Re: Watermarks event time vs processing time

HG Tue, 29 Mar 2022 06:35:11 -0700

Hello Matthias,

I am still using ProcessingTimeSessionWindow.
But it turns out I was wrong.
I tested a couple of times and it did not seem to work.
But now it does with both watermarkstrategies removed.


My apologies.'
Regards Hans-Peter

This is the code:

        StreamExecutionEnvironment env =
StreamExecutionEnvironment.getExecutionEnvironment();
        env.setMaxParallelism(Integer.parseInt(envMaxParallelism));
        env.setRuntimeMode(RuntimeExecutionMode.STREAMING);

env.getCheckpointConfig().setCheckpointingMode(CheckpointingMode.EXACTLY_ONCE);
        env.enableCheckpointing(Integer.parseInt(envEnableCheckpointing));


        Properties kafkaProps  = new Properties();
        kafkaProps.setProperty(ConsumerConfig.BOOTSTRAP_SERVERS_CONFIG,
inputBrokers);
        kafkaProps.setProperty(ConsumerConfig.GROUP_ID_CONFIG,
inputGroupId);
        kafkaProps.setProperty(ConsumerConfig.ENABLE_AUTO_COMMIT_CONFIG,
autoCommit);

kafkaProps.setProperty(ConsumerConfig.AUTO_COMMIT_INTERVAL_MS_CONFIG,
autoCommitInterval);
        kafkaProps.setProperty("ssl.truststore.type", inputTrustStoreType);
        kafkaProps.setProperty("ssl.truststore.password",
inputTrustStorePassword);
        kafkaProps.setProperty("ssl.truststore.location",
inputTrustStoreLocation);
        kafkaProps.setProperty("security.protocol", inputSecurityProtocol);
        kafkaProps.setProperty("ssl.enabled.protocols",
inputSslEnabledProtocols);

        KafkaSource<ObjectNode> source = KafkaSource.<ObjectNode>builder()
                .setProperties(kafkaProps)
                .setGroupId(inputGroupId)
                .setClientIdPrefix(clientId)
                .setTopics(kafkaInputTopic)
                .setDeserializer(KafkaRecordDeserializationSchema.of(new
JSONKeyValueDeserializationSchema(fetchMetadata)))

.setStartingOffsets(OffsetsInitializer.committedOffsets(OffsetResetStrategy.EARLIEST))
                .build();


        /* Use the watermark stragegy to create a datastream */
        DataStream<ObjectNode> ds = env.fromSource(source,
WatermarkStrategy.noWatermarks(), "Kafka Source");

        /* Split the ObjectNode into a Tuple4 */
        DataStream<Tuple4<Long, Long, String, String>> tuple4ds =
ds.flatMap(new Splitter())

        DataStream<String>  tuple4DsWmKeyedbytr =  tuple4ds
            .keyBy(new KeySelector<Tuple4<Long, Long, String, String>,
String>() {
                @Override
                public String getKey(Tuple4<Long, Long, String, String>
value) throws Exception {
                    return value.f2;
                }
            })

.window(ProcessingTimeSessionWindows.withGap(Time.seconds(Integer.parseInt(sessionWindowGap))))
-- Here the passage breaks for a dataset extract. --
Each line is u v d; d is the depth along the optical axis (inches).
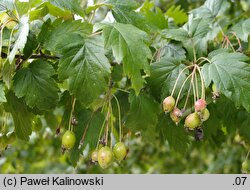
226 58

.allowedLateness(Time.seconds(Integer.parseInt(sessionAllowedLateness)))
            .process(new MyProcessWindowFunction());



        Properties sinkkafkaProps  = new Properties();
        sinkkafkaProps.setProperty(ProducerConfig.BOOTSTRAP_SERVERS_CONFIG,
outputBrokers);
        sinkkafkaProps.setProperty("ssl.truststore.type",
outputTrustStoreType);
        sinkkafkaProps.setProperty("ssl.truststore.location",
outputTrustStoreLocation);
        sinkkafkaProps.setProperty("ssl.truststore.password",
outputTrustStorePassword);
        sinkkafkaProps.setProperty("security.protocol",
outputSecurityProtocol);
        sinkkafkaProps.setProperty("max.request.size", maxRequestSize);
        sinkkafkaProps.setProperty("ssl.enabled.protocols",
outputSslEnabledProtocols);


        KafkaSink<String> kSink = KafkaSink.<String>builder()
                    .setBootstrapServers(outputBrokers)
                    .setKafkaProducerConfig(sinkkafkaProps)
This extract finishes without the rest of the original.